[Stored data entries]
□ □ □

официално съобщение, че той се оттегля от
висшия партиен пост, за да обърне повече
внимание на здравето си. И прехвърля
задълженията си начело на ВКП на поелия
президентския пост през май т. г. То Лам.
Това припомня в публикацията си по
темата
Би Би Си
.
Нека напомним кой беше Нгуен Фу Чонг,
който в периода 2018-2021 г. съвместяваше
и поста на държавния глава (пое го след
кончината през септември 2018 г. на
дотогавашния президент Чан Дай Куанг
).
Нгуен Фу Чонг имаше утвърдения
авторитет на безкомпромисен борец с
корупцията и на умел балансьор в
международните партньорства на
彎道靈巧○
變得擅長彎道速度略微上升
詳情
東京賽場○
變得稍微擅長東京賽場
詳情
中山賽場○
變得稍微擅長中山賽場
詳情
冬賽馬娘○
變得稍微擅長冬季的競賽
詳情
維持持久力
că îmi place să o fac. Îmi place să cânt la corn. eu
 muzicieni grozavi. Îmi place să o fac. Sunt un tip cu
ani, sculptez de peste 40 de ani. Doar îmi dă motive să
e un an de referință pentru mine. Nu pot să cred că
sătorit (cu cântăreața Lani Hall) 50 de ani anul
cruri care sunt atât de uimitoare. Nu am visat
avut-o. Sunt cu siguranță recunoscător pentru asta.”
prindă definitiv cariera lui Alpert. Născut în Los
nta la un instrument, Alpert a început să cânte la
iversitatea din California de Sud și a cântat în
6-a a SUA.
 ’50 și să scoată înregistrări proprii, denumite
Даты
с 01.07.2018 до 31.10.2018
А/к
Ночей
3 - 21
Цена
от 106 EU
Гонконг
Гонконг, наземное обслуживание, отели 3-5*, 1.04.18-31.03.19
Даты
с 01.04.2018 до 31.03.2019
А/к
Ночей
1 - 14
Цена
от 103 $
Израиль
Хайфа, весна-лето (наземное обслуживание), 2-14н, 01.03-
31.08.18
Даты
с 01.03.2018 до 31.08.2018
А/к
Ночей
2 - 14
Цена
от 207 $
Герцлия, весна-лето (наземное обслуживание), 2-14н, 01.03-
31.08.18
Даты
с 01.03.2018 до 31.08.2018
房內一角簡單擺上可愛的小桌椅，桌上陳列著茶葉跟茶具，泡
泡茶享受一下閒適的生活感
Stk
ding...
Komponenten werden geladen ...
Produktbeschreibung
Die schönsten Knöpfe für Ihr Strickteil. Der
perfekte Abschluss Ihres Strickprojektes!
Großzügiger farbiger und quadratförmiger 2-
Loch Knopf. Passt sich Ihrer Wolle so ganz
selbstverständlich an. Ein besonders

□ □ □

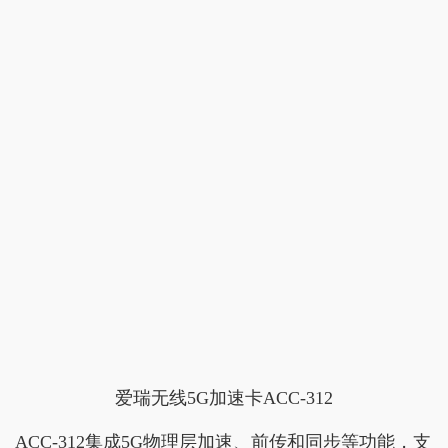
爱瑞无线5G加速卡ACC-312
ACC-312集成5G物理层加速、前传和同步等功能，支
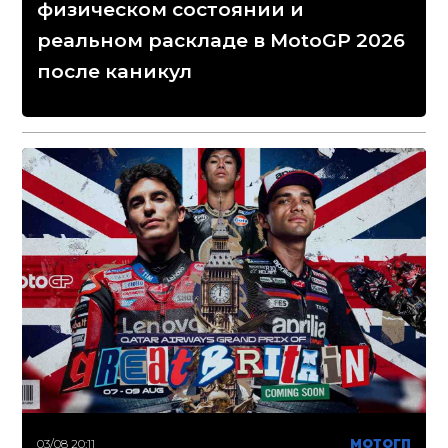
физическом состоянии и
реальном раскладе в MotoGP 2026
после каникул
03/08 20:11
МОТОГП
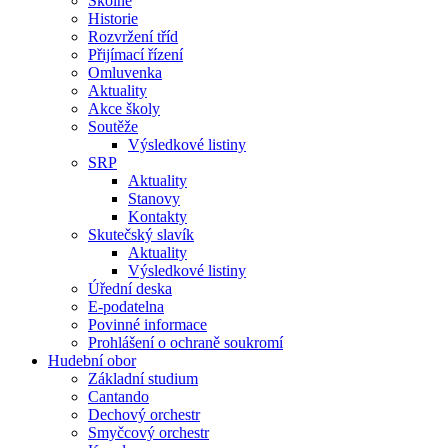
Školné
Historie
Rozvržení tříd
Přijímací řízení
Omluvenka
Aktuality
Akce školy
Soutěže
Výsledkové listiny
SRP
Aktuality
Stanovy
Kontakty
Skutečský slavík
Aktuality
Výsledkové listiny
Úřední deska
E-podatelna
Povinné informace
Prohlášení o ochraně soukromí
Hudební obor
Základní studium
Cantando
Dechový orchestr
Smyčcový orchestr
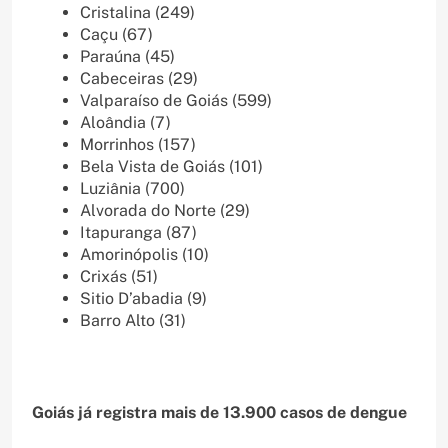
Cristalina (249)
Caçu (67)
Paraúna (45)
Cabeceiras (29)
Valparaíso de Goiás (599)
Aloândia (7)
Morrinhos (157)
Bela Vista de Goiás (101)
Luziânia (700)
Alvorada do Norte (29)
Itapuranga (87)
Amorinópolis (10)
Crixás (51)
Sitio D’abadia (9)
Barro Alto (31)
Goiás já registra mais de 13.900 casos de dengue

□ □ □

TRY IT =
From the entries above, return exactly the line containing "официално съобщение, че той се оттегля от", the line containing "nta la un instrument, Alpert", and all lines between, and nothing else.

OUTPUT OF THE TASK =
официално съобщение, че той се оттегля от
висшия партиен пост, за да обърне повече
внимание на здравето си. И прехвърля
задълженията си начело на ВКП на поелия
президентския пост през май т. г. То Лам.
Това припомня в публикацията си по
темата
Би Би Си
.
Нека напомним кой беше Нгуен Фу Чонг,
който в периода 2018-2021 г. съвместяваше
и поста на държавния глава (пое го след
кончината през септември 2018 г. на
дотогавашния президент Чан Дай Куанг
).
Нгуен Фу Чонг имаше утвърдения
авторитет на безкомпромисен борец с
корупцията и на умел балансьор в
международните партньорства на
彎道靈巧○
變得擅長彎道速度略微上升
詳情
東京賽場○
變得稍微擅長東京賽場
詳情
中山賽場○
變得稍微擅長中山賽場
詳情
冬賽馬娘○
變得稍微擅長冬季的競賽
詳情
維持持久力
că îmi place să o fac. Îmi place să cânt la corn. eu
 muzicieni grozavi. Îmi place să o fac. Sunt un tip cu
ani, sculptez de peste 40 de ani. Doar îmi dă motive să
e un an de referință pentru mine. Nu pot să cred că
sătorit (cu cântăreața Lani Hall) 50 de ani anul
cruri care sunt atât de uimitoare. Nu am visat
avut-o. Sunt cu siguranță recunoscător pentru asta.”
prindă definitiv cariera lui Alpert. Născut în Los
nta la un instrument, Alpert a început să cânte la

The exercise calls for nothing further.